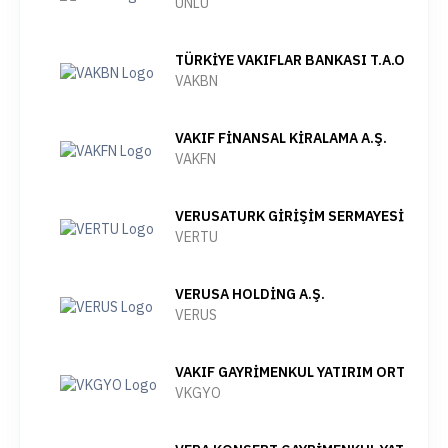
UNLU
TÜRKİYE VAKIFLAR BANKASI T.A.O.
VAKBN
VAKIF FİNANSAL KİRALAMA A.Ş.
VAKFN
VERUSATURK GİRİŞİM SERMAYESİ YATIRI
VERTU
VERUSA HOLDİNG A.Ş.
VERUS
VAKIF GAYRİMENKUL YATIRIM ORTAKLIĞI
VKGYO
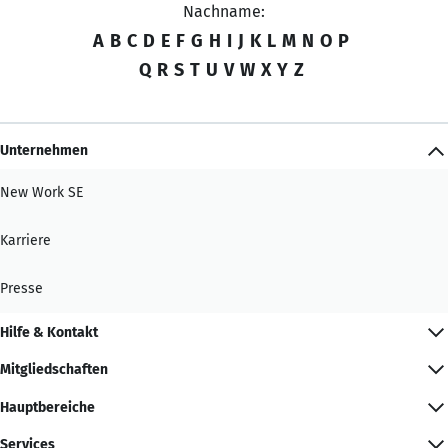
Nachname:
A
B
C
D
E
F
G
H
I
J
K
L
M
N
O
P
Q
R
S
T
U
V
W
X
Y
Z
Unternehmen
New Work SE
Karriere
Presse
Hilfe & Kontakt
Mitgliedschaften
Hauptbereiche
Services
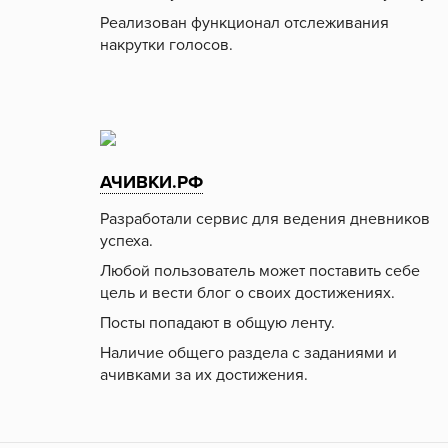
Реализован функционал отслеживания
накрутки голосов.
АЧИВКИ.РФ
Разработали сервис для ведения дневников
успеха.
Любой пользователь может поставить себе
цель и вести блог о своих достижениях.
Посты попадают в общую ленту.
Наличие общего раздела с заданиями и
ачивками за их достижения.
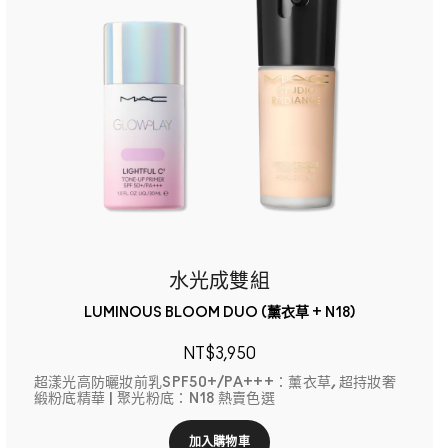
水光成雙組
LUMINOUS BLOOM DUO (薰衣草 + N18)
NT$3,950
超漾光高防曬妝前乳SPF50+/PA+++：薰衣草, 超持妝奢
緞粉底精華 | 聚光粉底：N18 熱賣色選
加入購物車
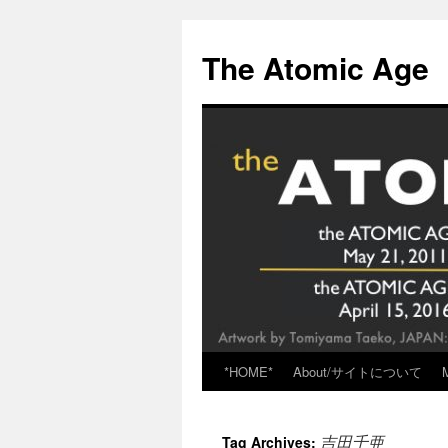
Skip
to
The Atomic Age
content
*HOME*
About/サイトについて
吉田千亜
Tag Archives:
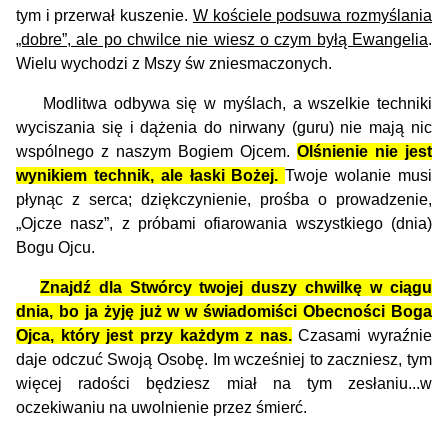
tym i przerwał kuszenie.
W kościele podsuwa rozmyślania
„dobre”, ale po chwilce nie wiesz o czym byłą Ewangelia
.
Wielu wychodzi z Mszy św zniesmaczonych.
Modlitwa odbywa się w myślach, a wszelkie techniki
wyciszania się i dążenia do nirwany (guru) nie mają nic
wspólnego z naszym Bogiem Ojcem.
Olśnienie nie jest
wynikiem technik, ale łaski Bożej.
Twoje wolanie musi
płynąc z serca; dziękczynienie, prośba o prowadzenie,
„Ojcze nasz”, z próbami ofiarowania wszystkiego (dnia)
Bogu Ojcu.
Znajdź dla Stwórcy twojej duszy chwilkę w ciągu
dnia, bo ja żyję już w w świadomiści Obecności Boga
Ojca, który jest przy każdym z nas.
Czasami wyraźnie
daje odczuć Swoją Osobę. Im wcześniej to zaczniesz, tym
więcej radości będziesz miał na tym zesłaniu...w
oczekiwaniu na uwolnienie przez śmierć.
★ ★ ★
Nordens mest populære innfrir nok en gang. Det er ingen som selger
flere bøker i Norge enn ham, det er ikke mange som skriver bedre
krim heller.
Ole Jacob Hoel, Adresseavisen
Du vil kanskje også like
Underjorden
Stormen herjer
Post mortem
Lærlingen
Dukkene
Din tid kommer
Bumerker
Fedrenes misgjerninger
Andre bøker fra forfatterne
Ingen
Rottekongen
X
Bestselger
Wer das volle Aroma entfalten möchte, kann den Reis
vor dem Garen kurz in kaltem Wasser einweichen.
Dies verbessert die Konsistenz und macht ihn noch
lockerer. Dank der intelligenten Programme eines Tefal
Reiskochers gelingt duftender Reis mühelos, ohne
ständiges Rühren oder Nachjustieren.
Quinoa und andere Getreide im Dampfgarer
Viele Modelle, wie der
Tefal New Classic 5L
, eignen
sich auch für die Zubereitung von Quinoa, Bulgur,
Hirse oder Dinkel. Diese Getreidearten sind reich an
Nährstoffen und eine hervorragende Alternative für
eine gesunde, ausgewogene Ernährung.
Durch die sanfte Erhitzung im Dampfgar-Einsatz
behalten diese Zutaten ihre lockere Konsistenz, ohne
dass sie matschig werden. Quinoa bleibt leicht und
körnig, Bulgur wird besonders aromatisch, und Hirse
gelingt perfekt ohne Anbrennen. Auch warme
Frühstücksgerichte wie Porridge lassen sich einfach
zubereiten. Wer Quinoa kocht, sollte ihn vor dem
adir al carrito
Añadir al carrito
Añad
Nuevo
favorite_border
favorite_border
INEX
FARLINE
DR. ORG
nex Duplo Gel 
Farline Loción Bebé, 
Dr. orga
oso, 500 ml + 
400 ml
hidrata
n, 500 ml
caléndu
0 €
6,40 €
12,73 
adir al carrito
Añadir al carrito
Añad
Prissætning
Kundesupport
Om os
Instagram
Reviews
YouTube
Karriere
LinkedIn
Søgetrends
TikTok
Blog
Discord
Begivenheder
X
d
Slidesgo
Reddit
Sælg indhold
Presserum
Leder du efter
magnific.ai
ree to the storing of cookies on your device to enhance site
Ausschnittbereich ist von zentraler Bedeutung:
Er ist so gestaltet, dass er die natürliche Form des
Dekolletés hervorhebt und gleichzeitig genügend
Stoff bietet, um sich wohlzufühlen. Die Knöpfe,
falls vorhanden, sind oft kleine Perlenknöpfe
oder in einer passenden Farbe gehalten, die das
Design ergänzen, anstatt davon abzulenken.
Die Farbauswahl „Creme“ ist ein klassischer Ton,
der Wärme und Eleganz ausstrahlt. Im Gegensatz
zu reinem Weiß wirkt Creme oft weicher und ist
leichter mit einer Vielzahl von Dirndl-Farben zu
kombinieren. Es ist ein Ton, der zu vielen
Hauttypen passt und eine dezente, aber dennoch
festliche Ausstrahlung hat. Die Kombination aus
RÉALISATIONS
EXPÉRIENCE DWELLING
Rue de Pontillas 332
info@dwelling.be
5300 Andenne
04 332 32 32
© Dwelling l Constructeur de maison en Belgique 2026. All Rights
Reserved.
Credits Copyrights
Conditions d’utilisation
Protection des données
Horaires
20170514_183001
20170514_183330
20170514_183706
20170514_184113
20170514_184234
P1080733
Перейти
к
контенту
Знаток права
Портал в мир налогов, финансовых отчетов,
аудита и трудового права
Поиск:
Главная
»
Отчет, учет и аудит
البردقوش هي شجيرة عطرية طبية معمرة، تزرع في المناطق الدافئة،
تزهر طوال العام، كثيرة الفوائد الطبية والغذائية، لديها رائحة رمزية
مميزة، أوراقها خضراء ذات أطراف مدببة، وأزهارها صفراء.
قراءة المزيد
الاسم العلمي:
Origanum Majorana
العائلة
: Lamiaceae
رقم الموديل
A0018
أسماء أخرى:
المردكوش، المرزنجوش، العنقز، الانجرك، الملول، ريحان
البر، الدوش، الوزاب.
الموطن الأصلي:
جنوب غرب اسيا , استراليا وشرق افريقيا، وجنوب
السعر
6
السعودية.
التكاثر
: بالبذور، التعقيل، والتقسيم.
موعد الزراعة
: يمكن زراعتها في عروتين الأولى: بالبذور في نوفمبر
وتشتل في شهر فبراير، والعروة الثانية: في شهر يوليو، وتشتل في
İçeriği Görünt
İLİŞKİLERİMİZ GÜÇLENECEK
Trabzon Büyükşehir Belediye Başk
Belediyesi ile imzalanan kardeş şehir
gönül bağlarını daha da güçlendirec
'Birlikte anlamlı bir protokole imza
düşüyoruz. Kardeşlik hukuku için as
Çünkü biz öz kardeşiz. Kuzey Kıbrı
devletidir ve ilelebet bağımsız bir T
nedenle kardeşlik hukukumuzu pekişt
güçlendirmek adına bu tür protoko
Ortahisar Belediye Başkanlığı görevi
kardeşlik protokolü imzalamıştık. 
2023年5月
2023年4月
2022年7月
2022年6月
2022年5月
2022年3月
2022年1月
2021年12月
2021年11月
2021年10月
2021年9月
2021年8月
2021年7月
★ ★ ★
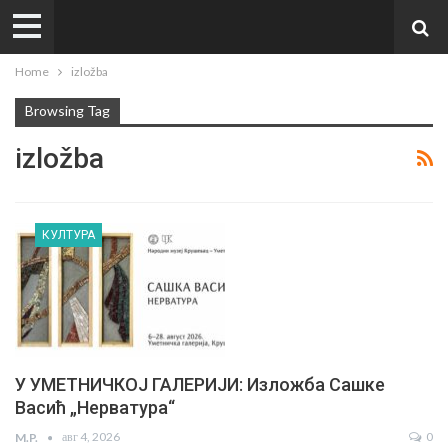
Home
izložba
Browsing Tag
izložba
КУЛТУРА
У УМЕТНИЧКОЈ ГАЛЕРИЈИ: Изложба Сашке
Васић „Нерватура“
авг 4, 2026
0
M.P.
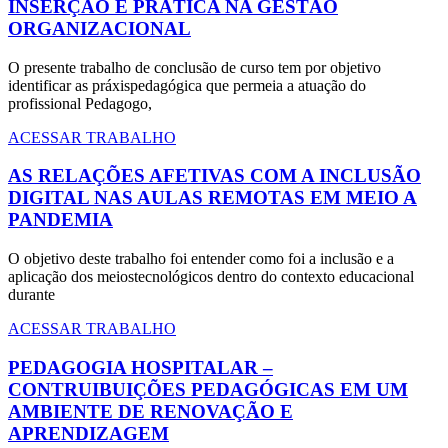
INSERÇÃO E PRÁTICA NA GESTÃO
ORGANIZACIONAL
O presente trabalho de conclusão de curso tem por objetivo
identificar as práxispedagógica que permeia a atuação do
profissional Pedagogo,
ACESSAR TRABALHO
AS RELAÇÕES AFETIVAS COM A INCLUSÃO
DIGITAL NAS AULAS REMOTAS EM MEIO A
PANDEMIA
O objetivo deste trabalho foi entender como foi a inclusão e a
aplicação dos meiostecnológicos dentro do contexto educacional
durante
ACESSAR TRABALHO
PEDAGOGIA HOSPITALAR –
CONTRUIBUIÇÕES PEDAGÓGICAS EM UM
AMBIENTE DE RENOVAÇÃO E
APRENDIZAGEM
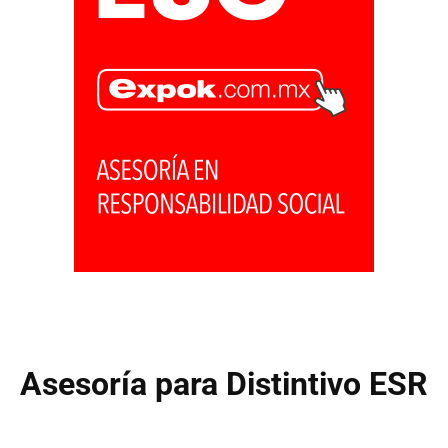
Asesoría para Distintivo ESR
★ ★ ★
What you should do. Collect every line in the rows above that contains the word "Quinoa", and list each one in full.

Task answer.
Quinoa und andere Getreide im Dampfgarer
sich auch für die Zubereitung von Quinoa, Bulgur,
dass sie matschig werden. Quinoa bleibt leicht und
zubereiten. Wer Quinoa kocht, sollte ihn vor dem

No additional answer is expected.